── Given passage
Here's another more telling question: how do the NHS recommendations compare to the WHO and ACSM? And what happens when you add variants like age or height into the mix?

The broad breakdown is that as fitness professionals we'll have norms tables which are dependant on age, gender, build, function and athletic requirement. This means that if any of these inputs change then so would the expectation of what's a normal fitness test result. The norms tables may then quantify anything from fat and muscle mass, individual muscle/cardiovascular strength or endurance, flexibility, balance alignment or coordination. And the health and sports' bodies that write these tables don't always agree with each other.

When a client tells me they just want to be healthy I unfortunately can't look up a book and say, "here's a picture of healthy, let's get you there." I need more information and we both need a sliding scale on which to mark our success.

The appropriate sliding scale can be anything. For one client, it's an item of clothing they want to fit. For another, it's a measured increase in Vo2max (how much oxygen your body can take in and use when exercising) over 6 weeks.

The scale used only has to be measurable and duplicatable. When I started out as a Personal Trainer I learned silly amounts of measurement systems until I hit my now zen approach of actually asking what the clients wanted to measure (d'oh!) and that works fine for my business. (Of course, I still use a great variety - it's just more tailored.)
────
● **Task set**
1 – In the passage on fitness norms, why would the expected normal result of a fitness test change for a different person? Answer in one to three sentences.
2 – Extend the passage on fitness norms by a paragraph or two, continuing in its first-person voice.
The entries that follow come from a separate source.
── Dataset
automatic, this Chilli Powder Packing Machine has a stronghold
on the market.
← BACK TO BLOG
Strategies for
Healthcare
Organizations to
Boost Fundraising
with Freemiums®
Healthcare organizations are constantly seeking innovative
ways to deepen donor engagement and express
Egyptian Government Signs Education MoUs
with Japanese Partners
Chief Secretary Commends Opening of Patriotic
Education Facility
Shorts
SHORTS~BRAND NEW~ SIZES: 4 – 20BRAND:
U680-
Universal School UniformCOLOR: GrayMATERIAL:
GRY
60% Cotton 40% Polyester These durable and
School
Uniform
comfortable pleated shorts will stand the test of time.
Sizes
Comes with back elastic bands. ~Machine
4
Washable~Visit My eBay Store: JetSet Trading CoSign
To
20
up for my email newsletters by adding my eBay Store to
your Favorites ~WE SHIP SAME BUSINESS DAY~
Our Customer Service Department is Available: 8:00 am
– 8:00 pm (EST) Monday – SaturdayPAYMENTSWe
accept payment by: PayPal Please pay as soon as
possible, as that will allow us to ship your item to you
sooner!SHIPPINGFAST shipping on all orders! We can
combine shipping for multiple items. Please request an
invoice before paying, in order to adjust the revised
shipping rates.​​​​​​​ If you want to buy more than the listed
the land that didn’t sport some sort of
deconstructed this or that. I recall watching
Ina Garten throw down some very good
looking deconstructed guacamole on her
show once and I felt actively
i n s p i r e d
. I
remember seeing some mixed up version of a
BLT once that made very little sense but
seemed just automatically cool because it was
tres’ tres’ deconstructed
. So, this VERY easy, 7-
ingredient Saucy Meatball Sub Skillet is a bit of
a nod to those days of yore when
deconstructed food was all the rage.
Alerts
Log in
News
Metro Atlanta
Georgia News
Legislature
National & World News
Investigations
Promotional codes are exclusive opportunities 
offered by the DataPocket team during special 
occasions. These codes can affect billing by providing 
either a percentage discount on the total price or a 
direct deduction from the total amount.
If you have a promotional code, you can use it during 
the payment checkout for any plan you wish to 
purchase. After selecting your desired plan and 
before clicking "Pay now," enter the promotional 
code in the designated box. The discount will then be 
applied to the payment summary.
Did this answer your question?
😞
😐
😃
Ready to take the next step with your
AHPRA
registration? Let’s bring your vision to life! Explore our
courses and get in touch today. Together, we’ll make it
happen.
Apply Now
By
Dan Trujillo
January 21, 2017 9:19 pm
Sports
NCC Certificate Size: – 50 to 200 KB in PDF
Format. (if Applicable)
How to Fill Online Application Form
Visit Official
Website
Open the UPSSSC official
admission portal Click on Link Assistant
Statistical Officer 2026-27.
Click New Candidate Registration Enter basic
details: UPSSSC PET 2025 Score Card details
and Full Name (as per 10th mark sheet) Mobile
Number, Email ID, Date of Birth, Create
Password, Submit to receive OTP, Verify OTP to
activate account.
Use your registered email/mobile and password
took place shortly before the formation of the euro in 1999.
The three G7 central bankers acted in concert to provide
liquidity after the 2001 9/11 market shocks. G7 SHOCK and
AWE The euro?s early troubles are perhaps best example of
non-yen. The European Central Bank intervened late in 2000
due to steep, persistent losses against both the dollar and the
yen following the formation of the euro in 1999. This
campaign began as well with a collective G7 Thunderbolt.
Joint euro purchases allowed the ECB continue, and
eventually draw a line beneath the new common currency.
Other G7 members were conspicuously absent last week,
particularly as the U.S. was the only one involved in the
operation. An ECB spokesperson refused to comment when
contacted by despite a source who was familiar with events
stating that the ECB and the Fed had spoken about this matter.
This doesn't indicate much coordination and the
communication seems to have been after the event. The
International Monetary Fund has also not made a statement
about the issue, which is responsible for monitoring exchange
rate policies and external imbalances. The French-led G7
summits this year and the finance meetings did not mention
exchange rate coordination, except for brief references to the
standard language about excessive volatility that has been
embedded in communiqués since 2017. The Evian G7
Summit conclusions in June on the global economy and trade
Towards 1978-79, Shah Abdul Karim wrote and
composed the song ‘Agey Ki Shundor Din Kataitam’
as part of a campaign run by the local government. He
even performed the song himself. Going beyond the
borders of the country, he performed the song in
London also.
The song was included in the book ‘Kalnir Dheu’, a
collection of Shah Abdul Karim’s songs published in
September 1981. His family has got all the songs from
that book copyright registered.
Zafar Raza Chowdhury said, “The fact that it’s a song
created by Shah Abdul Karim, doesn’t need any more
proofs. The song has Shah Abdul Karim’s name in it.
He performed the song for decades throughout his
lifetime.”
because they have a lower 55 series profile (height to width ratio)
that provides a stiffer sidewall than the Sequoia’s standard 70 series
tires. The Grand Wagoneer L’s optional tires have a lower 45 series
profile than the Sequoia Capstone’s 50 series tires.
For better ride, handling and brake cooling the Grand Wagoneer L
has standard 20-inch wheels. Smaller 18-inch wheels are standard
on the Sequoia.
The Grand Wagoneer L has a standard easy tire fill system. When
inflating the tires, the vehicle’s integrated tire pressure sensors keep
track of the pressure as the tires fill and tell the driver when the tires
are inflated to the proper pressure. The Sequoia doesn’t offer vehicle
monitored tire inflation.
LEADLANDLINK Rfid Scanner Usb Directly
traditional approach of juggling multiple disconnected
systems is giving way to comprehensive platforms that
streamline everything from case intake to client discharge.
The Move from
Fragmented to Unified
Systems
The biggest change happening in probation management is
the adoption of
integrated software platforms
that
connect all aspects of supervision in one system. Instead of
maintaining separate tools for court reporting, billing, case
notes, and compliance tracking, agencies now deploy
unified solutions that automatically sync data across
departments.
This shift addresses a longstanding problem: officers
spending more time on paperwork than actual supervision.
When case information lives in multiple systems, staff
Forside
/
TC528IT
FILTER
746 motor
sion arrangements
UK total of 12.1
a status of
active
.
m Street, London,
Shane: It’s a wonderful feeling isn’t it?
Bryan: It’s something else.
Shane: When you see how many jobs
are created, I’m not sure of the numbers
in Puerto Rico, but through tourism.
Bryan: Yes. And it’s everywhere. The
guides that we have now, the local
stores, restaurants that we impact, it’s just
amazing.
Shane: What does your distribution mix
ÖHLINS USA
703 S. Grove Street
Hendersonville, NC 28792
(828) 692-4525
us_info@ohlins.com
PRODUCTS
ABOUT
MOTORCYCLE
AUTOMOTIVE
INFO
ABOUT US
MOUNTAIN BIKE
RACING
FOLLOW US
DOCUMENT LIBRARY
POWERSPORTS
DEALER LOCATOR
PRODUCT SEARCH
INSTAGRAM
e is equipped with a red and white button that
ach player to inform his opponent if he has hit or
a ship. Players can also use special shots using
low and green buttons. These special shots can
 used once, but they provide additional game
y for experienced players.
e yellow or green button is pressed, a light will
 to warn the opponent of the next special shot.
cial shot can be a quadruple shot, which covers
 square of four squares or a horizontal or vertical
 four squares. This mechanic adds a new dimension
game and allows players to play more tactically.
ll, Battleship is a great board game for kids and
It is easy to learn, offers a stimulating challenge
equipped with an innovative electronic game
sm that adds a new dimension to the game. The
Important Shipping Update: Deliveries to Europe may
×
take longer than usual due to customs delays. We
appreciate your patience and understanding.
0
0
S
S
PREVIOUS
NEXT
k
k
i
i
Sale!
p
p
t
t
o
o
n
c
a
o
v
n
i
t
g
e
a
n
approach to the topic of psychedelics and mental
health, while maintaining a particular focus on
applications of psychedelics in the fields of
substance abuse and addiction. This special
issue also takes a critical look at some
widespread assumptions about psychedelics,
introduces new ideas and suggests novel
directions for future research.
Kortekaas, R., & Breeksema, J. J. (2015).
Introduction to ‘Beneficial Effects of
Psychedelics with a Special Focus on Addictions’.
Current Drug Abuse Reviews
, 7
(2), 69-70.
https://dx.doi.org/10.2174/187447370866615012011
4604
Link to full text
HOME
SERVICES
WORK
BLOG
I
────
● **Task-by-task answers**
1 – The norms tables depend on age, gender, build, function and athletic requirement. If any of these inputs change, the expectation of a normal fitness test result changes as well.

2 –
Getting back to you, the reader. I want you to enjoy your golf, running, fitness magazine or podcast without getting bogged down in their specific recommendations. There's only a small chance that whatever norm they're basing guidelines on is applicable to you. Taking time to understand your own body's abilities will give you a much fairer idea of where your health and fitness sit in the pecking order. It'll also stop you comparing yourself to other people, regardless of whether you feel you're doing better or worse than the next person.

After all, if you see yourself as better, you're more likely to relax when actually you're primed to achieve more. And if you feel you're under par there's more chance you'll feel discouraged from continuing. Neither of these scenarios help you become the successful, natural, easy exerciser you deserve to be.

Absorb the information that's out there but don't be afraid to challenge it, too. That author hasn't met you. Only you really know how to make sure you Enjoy Good Health!